*What to work on*
Retype, exactly as they appear below, the lines between the line holding "Digitized H&E-stained section, brightfield, shown" and the line holding "- reviewer comment", both ends included.
Start of Materials provided
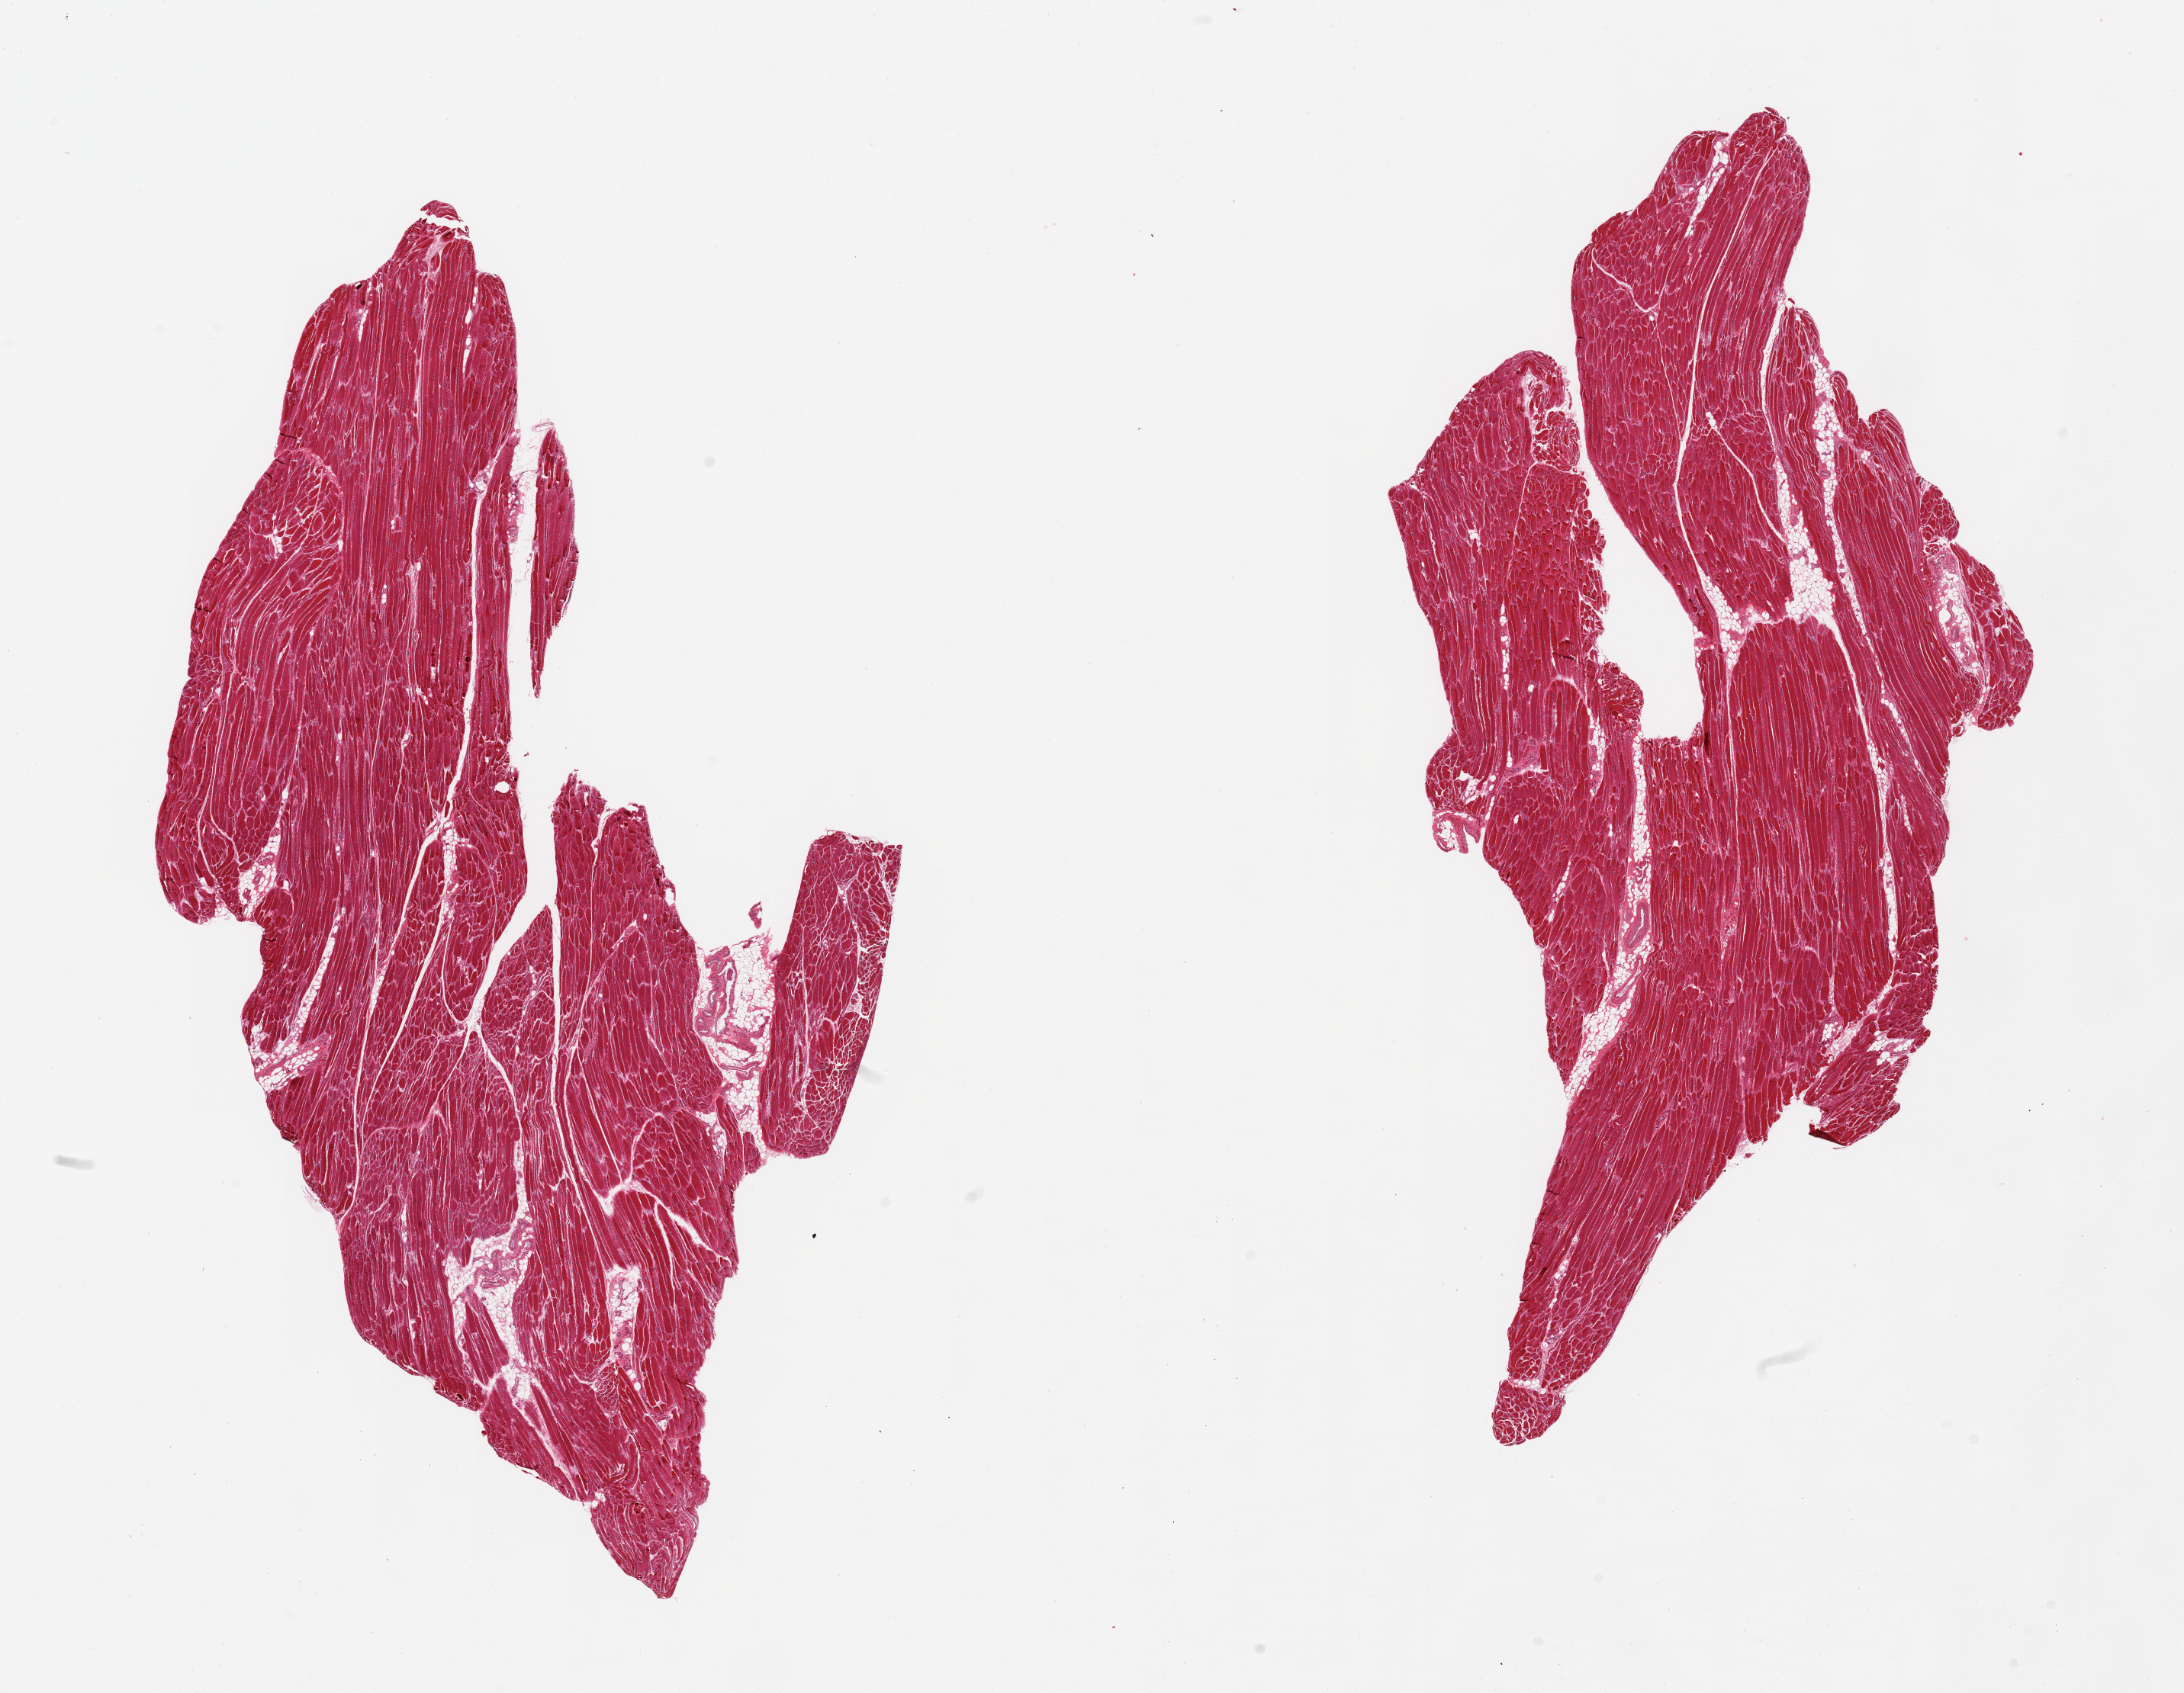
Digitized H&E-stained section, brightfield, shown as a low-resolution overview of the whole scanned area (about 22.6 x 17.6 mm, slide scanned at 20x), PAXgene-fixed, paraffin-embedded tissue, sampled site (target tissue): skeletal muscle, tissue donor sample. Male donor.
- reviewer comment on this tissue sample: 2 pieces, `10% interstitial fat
End of Materials provided
Start of Materials provided
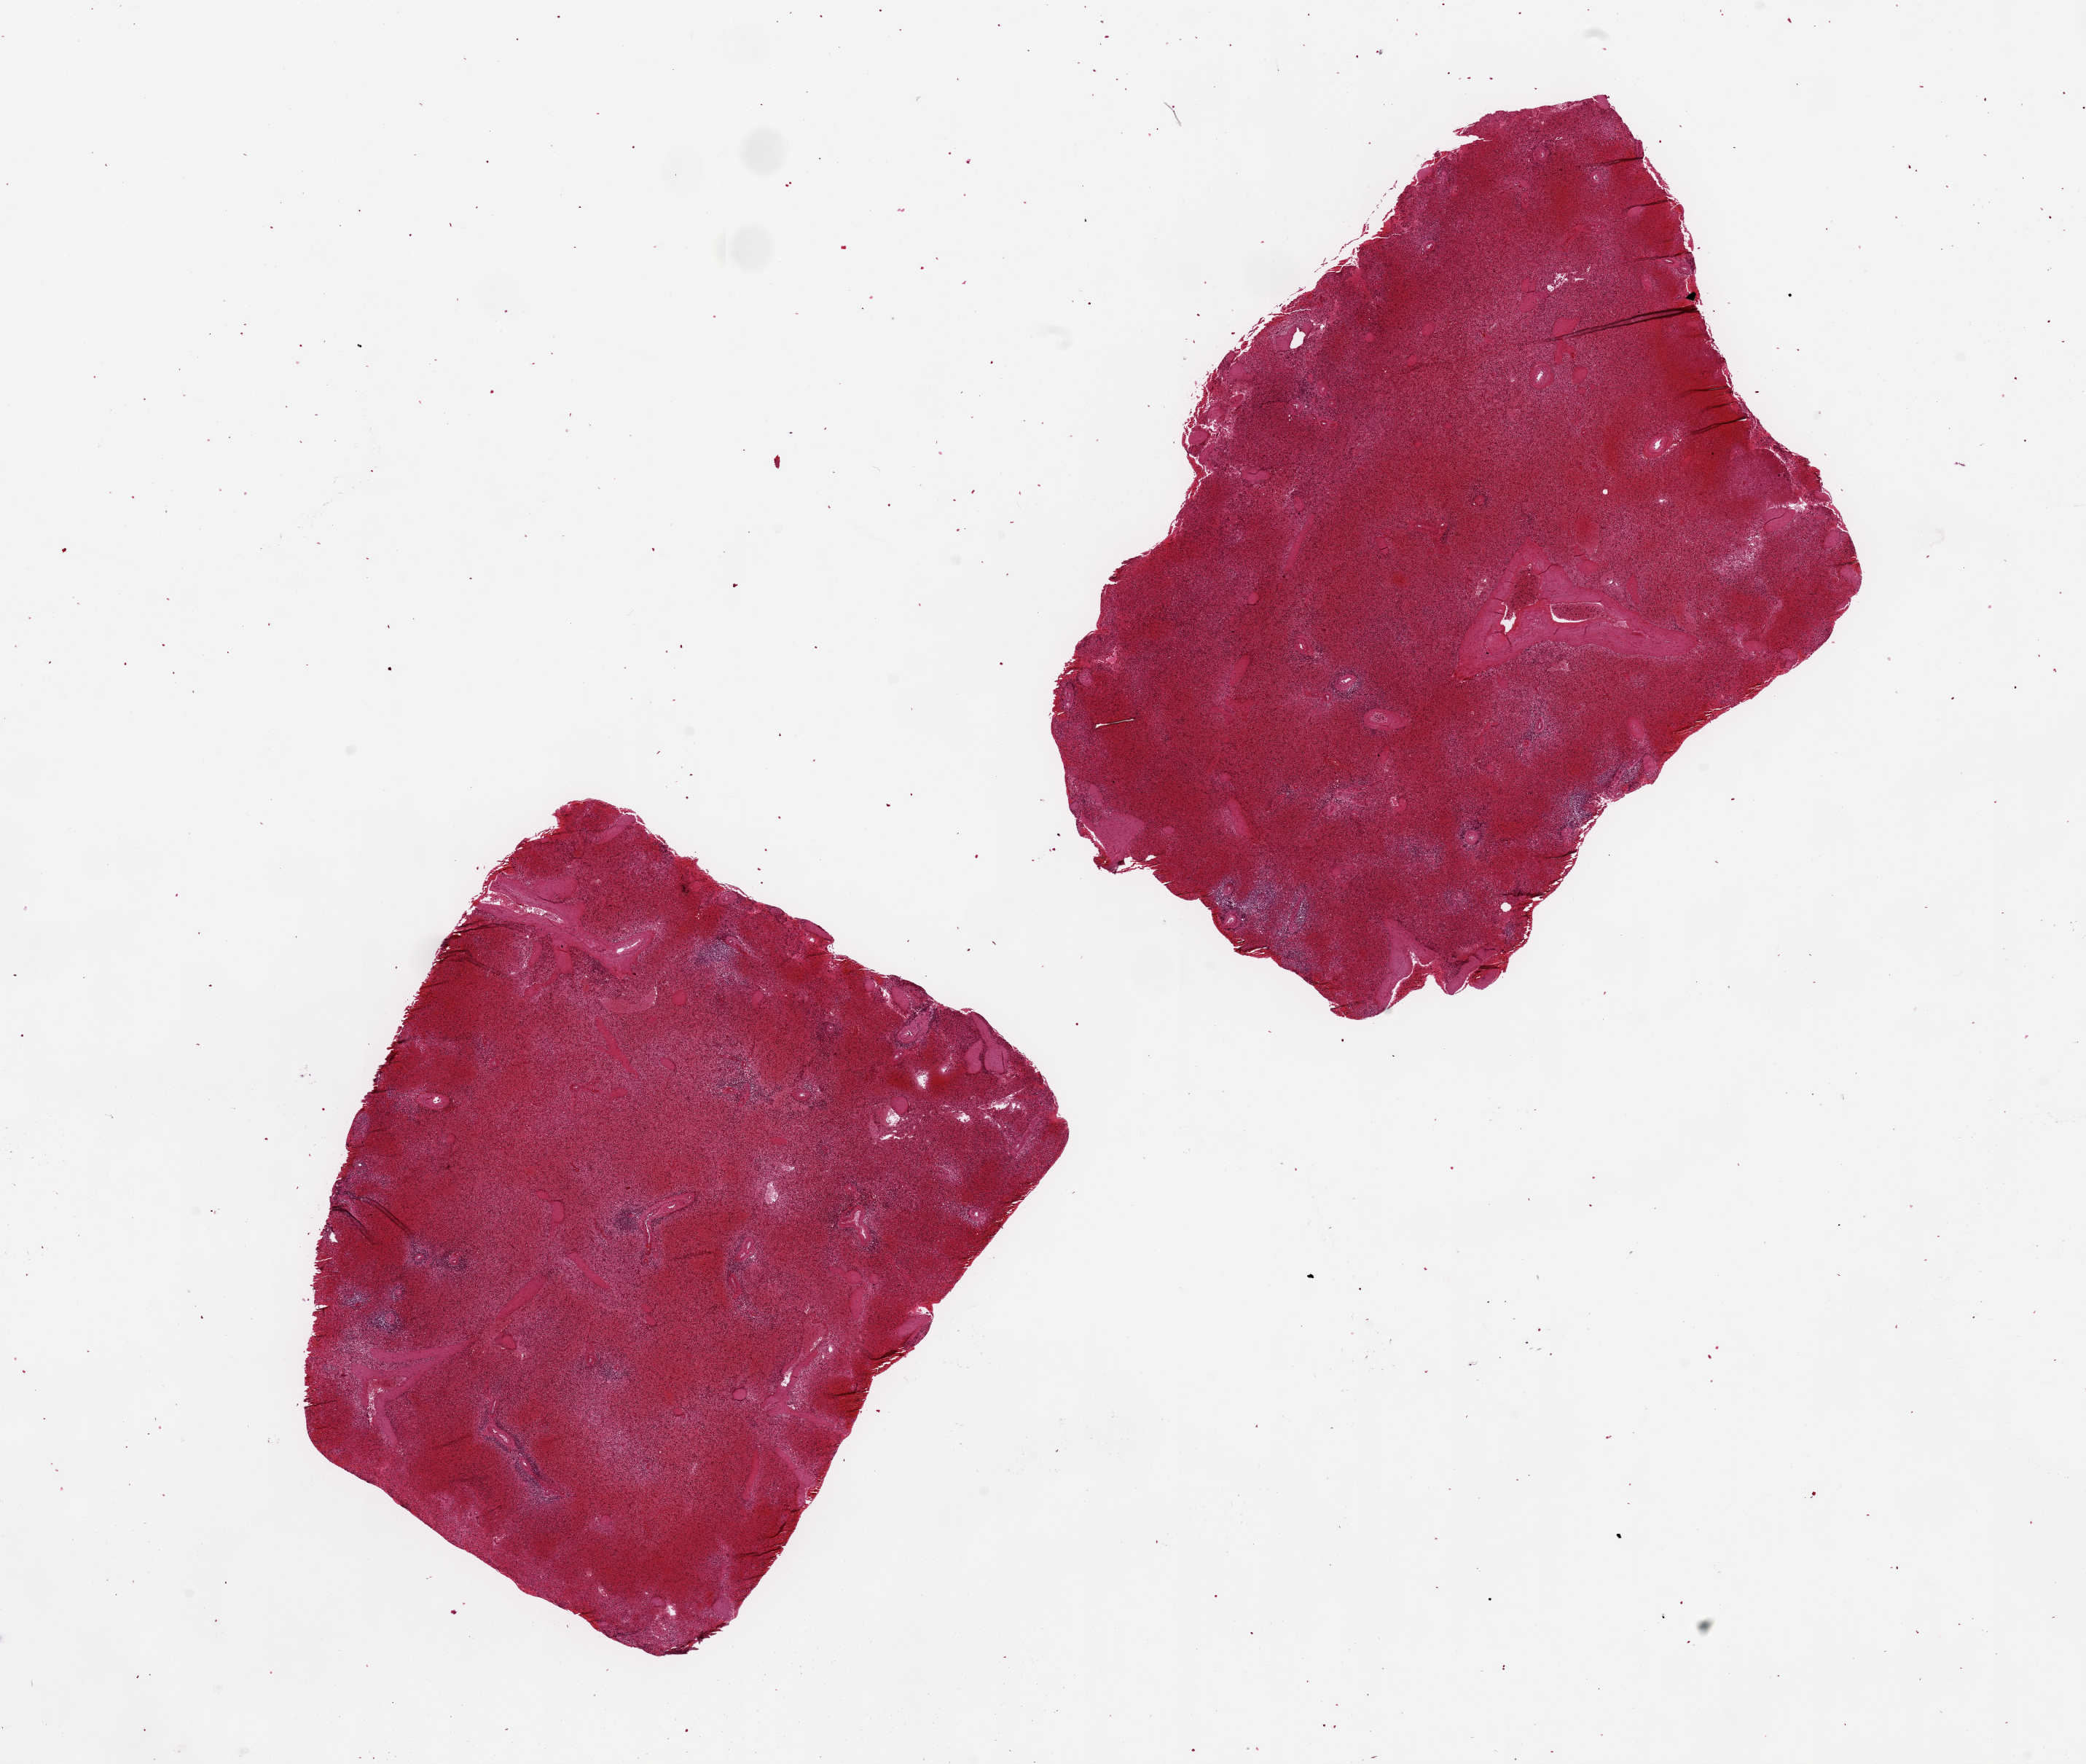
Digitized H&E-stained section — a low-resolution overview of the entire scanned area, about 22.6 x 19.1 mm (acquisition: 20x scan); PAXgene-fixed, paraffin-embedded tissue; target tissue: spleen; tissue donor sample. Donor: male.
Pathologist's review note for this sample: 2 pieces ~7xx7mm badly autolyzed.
End of Materials provided
*Solution to the exercise*
Digitized H&E-stained section, brightfield, shown as a low-resolution overview of the whole scanned area (about 22.6 x 17.6 mm, slide scanned at 20x), PAXgene-fixed, paraffin-embedded tissue, sampled site (target tissue): skeletal muscle, tissue donor sample. Male donor.
- reviewer comment on this tissue sample: 2 pieces, `10% interstitial fat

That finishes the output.